Equities have long served as a cornerstone of investment portfolios designed for long-term growth. When integrated into a well-rounded financial strategy, stocks have demonstrated the ability to build wealth and help individuals reach their financial objectives over time. An important consideration, however, is determining which types of equities to hold. While market participants and financial media often concentrate on the largest corporations, numerous other categories exist that can serve valuable functions within diversified investment portfolios.
Many people equate the broader equity market with indices like the S&P 500 or the Dow Jones Industrial Average. The S&P 500 represents an index comprising the 500 largest publicly traded corporations, with each weighted according to its market capitalization—a metric reflecting company size. Meanwhile, the Dow consists of just 30 large, established corporations. Both indices predominantly feature companies that are incorporated and have their headquarters in the United States.
Given their construction methodology, these benchmarks concentrate exclusively on America’s largest corporations. This focus proves useful for gauging overall market trends and economic conditions, as the biggest companies tend to drive these broader patterns. Nevertheless, when constructing investment portfolios, relying solely on these indices may cause investors to miss other promising areas. This consideration becomes particularly important when a small number of “mega cap” companies, including members of the Magnificent 7, have been the predominant contributors to both gains and losses in recent periods.
Given this market landscape, what strategies can investors employ to expand their investment perspective? Small-cap equities and international markets represent two areas that can deliver both opportunities and diversification benefits. Each possesses unique characteristics and potential advantages that can strengthen portfolio diversification, particularly during periods of market turbulence and economic uncertainty.
Small-cap equities have underperformed but provide diversification advantages

Small-cap equities represent corporations with market capitalizations generally between a few hundred million and approximately two billion dollars. This stands in contrast to mid and large-cap corporations that range from tens to hundreds of billions, while mega caps have reached valuations in the trillions.
The Russell 2000 index, a benchmark for small-cap performance, has delivered 5.0% in annualized returns over the trailing decade versus 10.5% for the S&P 500, according to the data shown in the accompanying chart.1
This performance differential has become especially notable in recent years as market concentration among large and mega cap corporations has intensified, particularly within technology and artificial intelligence-related industries. Small-cap corporations generally have reduced exposure to the technology sector and generate a larger portion of their revenues from domestic operations, which makes them more responsive to shifts in U.S. economic policy and trade dynamics.
Of particular note, small caps have faced headwinds year-to-date amid continued uncertainty regarding tariffs and economic expansion. Nevertheless, this situation has resulted in potentially appealing valuations. Small-cap equities currently trade at more modest price-to-earnings ratios when compared to large-cap equities. The Russell 2000 presently carries a price-to-earnings ratio significantly below its 10-year average. Even more noteworthy is the price-to-book value of roughly 0.8x, substantially lower than the historical average of 1.2x. By comparison, numerous valuation metrics for the S&P 500 stand well above average, with some approaching record highs.
The interest rate landscape represents another significant distinction between large and small-cap corporations. Small caps typically depend more extensively on floating rate debt financing than their large-cap peers, which makes them more vulnerable to interest rate movements. Although this created obstacles when interest rates increased sharply starting in 2022, the more stable conditions since that time could prove beneficial. This holds especially true if the Fed proceeds with additional rate cuts later this year.

* [RECORDED DATA]:
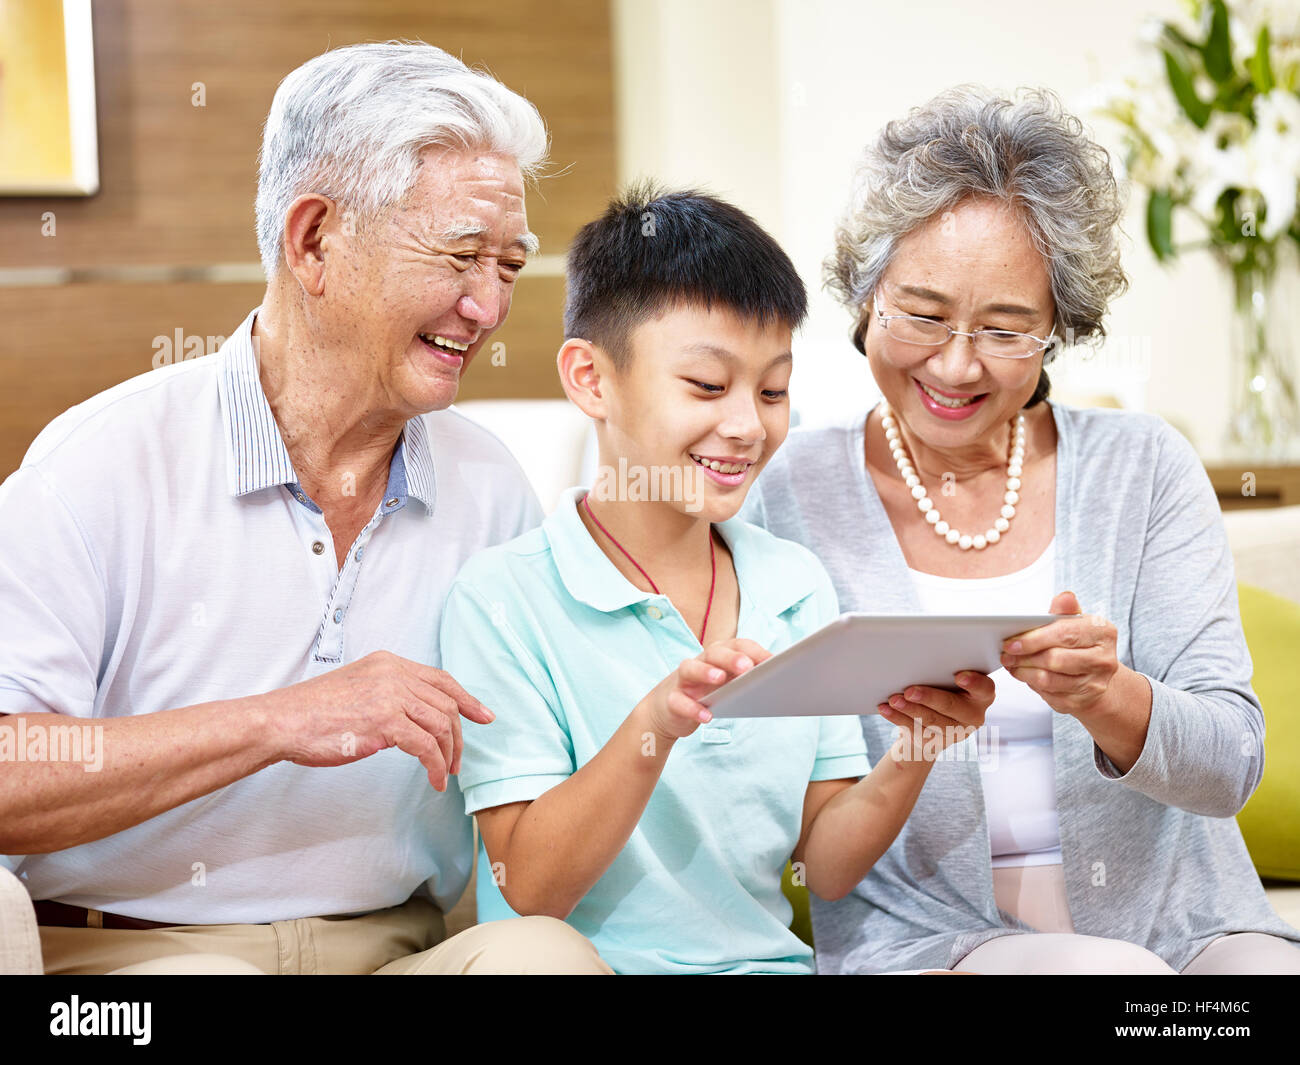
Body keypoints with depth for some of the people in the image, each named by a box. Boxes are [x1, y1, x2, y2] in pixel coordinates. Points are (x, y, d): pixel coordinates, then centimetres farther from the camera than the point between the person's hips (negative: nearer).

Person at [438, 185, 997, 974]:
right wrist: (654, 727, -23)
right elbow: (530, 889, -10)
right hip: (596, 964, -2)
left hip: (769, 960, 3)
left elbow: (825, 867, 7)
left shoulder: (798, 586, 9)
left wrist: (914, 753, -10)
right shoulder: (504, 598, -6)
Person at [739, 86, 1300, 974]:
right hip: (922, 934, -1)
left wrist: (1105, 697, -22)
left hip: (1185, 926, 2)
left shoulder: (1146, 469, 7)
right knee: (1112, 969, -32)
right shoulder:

* [REQUIRED WORK]:
A: Set down the passage on equities above between "Given their construction" and "in recent periods.", inclusive.
B: Resume the passage on small-cap stocks and portfolio diversification from where it stops.

* [SOLVED PROBLEMS]:
A:
Given their construction methodology, these benchmarks concentrate exclusively on America’s largest corporations. This focus proves useful for gauging overall market trends and economic conditions, as the biggest companies tend to drive these broader patterns. Nevertheless, when constructing investment portfolios, relying solely on these indices may cause investors to miss other promising areas. This consideration becomes particularly important when a small number of “mega cap” companies, including members of the Magnificent 7, have been the predominant contributors to both gains and losses in recent periods.

B:
These various metrics suggest that small-cap equities currently offer more attractive valuations than numerous other market segments. While large caps will remain an essential component of many portfolios, this observation underscores the fact that investment opportunities exist throughout many different areas of the market.
International markets maintain attractive valuations

International equities represent another area featuring attractive valuations. These investments are generally divided into two primary categories: developed markets (encompassing regions such as Europe, Japan, and Australia) and emerging markets (incorporating countries like China, India, and Brazil). These designations reflect variations in economic development, market infrastructure, regulatory environments, and additional factors.
While U.S. equities have led global markets throughout much of the previous decade, international equities have demonstrated superior performance this year. More specifically, the MSCI EAFE index, which monitors 21 major developed market countries, has advanced approximately 17.5% year-to-date when measured in U.S. dollar terms. The MSCI EM index, tracking emerging markets, has increased 10%.2
This outperformance has materialized despite global uncertainty stemming from trade considerations.
Beyond their superior performance this year, valuation disparities remain considerable. Whereas the S&P 500 trades at elevated price-to-earnings ratios, international markets present more attractive valuations, as illustrated in the chart above. This valuation gap stems partly from political and economic headwinds in many of these regions throughout the past decade, some of which have started to improve.
A significant distinction between domestic and international investing involves currency fluctuations, which can influence returns. Notably, the weaker dollar has generated favorable conditions for U.S.-based investors. When foreign currencies strengthen, the assets denominated in those currencies gain value, enabling conversion back into more dollars. This currency benefit has meaningfully contributed to the robust performance of international equities this year, delivering an extra boost beyond the fundamental performance of foreign corporations.
Diversifying across regions and market capitalizations remains important

For investors with long-term horizons, preserving exposure to areas like small-cap and international equities can contribute to more balanced portfolios. This approach becomes particularly relevant following the significant outperformance of large-cap equities, which has been concentrated among just a small number of the largest companies.
This perspective does not suggest that U.S. large caps will diminish in importance. Nor does it advocate for dramatic adjustments to well-designed portfolios. Rather, successful long-term portfolio management involves maintaining appropriate asset allocation across all these investment categories. By incorporating more attractively valued market segments, investors can potentially enhance long-term risk-adjusted outcomes and capitalize on market opportunities. Although any individual asset class may lag during certain timeframes, their varying characteristics and return patterns can deliver valuable diversification advantages over extended periods.
The bottom line? Although the S&P 500 and Dow serve as important benchmarks, investors should evaluate the advantages of diversifying across numerous other market segments, including smaller corporations and international equities. Maintaining properly allocated portfolios for the long term continues to represent the most effective approach to achieving financial success.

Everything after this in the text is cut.